Prove there is a $g:B\rightarrow\mathbb{R}$ s.t. $f(g(b))=b$ for each $b\in B$.

Question

Suppose $f:\mathbb{R}\rightarrow B$ is surjective, where $B$ is finite. Prove there is a $g:B\rightarrow\mathbb{R}$ s.t. $f(g(b))=b$ for each $b\in B$.

I'm given a hint to use induction on the cardinality of $B$. I'm not exactly sure how to go about the inductive step. The texts give the inductive hypothesis to be: for any onto function $f:C\rightarrow D$, where $|D|=n$ and $C\subset\mathbb{R}$, there is a suitable $g:D\rightarrow C$. However, I don't see why they suppose $C\subset\mathbb{R}$, and not just take $C$ to be $\mathbb{R}$.

Answer 1

Your texts seem really weird. All those requirements are not necessary.

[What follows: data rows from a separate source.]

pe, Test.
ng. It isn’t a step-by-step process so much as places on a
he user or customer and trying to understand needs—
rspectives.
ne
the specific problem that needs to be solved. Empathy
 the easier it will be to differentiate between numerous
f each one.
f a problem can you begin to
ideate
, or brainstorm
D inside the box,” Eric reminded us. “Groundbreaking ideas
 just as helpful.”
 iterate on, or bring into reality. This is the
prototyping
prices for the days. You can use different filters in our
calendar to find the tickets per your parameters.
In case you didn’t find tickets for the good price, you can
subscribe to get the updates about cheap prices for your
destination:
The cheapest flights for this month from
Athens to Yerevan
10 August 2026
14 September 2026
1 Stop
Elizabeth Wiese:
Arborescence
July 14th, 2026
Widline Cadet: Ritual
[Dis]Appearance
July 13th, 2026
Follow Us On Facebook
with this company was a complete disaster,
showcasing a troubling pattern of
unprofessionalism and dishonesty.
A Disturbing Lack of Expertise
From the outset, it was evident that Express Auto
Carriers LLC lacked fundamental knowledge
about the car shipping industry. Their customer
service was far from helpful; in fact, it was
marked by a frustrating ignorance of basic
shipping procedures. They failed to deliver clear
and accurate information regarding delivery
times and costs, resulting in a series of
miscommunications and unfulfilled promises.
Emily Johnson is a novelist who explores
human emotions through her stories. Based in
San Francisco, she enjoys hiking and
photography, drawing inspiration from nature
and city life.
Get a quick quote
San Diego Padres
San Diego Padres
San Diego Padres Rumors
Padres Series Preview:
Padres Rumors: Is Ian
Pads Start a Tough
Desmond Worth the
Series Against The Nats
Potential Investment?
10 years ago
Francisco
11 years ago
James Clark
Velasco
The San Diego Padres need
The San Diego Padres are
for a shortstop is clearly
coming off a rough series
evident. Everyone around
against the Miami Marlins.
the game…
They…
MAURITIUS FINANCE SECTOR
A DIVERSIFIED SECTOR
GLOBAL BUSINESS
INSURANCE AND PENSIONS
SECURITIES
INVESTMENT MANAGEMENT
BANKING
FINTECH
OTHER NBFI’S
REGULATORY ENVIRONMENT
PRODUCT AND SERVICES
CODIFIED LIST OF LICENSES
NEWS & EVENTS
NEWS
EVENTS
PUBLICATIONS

Let $f : A \to B$ be surjective, where $A$ is any set and $B$ is countable. Then there exists $g : B \to A$ such that $f(g(b)) = b$ for each $b \in B$.

Proof: For each $b \in B$, choose $g(b)$ to be a preimage of $b$ under $f$, i.e. choose $g(b) \in \{x : f(x) = b\}$, where $\{x : f(x) = b\}$ is always nonempty by surjectivity of $f$. Now $g$ satisfies the requirements.

By the way, if we use the axiom of choice, we can do this construction for any sets $B$, not just countable ones.